FREI BETTO
"Excelência,
precisamos dar uma punição exemplar aos que incentivam
os saques", sugere em audiência, no fim da tarde, o ministro
da Justiça.
"Não seria mais eficaz prender a fome?", pondera
o presidente, alisando a aba de cetim do smoking.
"Prender a fome?", espanta-se o ministro. "Vê-se
que Vossa Excelência não a conhece. Eu, que sou nordestino,
sei o quanto ela é indomável. Por medo de que a fome
me alcance, gosto de uma boa mesa."
A crítica suscita a ira do presidente: "Como não
a conheço? Não leu os meus livros? Fiz mestrado e
doutorado sobre a fome, estudei os tratados que visavam erradicá-la
da América Latina, provei que uma economia dependente se
torna refém dela. Graças à fome, aposentei-me
na universidade aos 38 anos".
Constrangido, o ministro recua, preocupado com o horário
apertado do presidente: "Entendo, Excelência, o quanto
a fome foi útil à sua carreira.
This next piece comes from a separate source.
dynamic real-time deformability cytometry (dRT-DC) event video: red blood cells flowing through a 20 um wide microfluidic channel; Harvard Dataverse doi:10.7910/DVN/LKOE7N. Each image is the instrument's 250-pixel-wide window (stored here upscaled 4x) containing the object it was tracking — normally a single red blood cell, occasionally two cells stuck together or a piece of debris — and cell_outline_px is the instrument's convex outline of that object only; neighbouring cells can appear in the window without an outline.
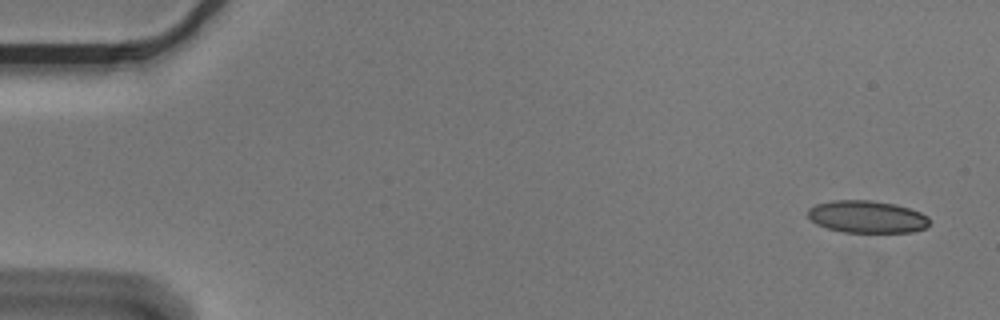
{"species": "Egyptian fruit bat (a non-hibernating species)", "species_latin": "Rousettus aegyptiacus", "temperature_condition": "cold", "stored_images_in_passage": 3, "camera_frame_rate_fps": 3000, "um_per_image_px": 0.085, "animal": {"sex": "male"}, "frame": {"image": 1, "passage_image": 1, "time_ms": 0.0, "image_size_px": [1000, 320], "cell_outline_px": [[928, 228], [912, 232], [844, 232], [828, 228], [816, 224], [808, 216], [808, 208], [816, 204], [832, 200], [872, 200], [896, 204], [920, 212], [928, 216]], "centroid_in_image_um": [73.7, 18.42], "position_along_channel_um": 11.3, "area_um2": 22.95}}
Mas não posso
mandar a Polícia Federal prender a fome. Ela é imprescindível
ao Nordeste. Sem ela, desestabiliza-se a oligarquia que domina meu
Estado natal, fecham-se as autarquias criadas para administrá-la
e se debilita a bancada governista no Congresso, pois nossos correligionários
correm o risco de não ser reeleitos nas áreas atingidas
pela seca".
Ansioso com o compromisso que o aguarda no Itamaraty, o presidente
vê, pelas vidraças de seu gabinete, a noite descer
sobre a capital.
"Quer dizer que não convém dar fim à fome?",
indaga ao ministro.
"A fome é nossa aliada, Excelência. Sem ela, não
temos por que distribuir cestas básicas e criar frentes de
trabalho. Sem tais expedientes, ficamos sem votos. Por isso, é
mais aconselhável prender os que incentivam os saques."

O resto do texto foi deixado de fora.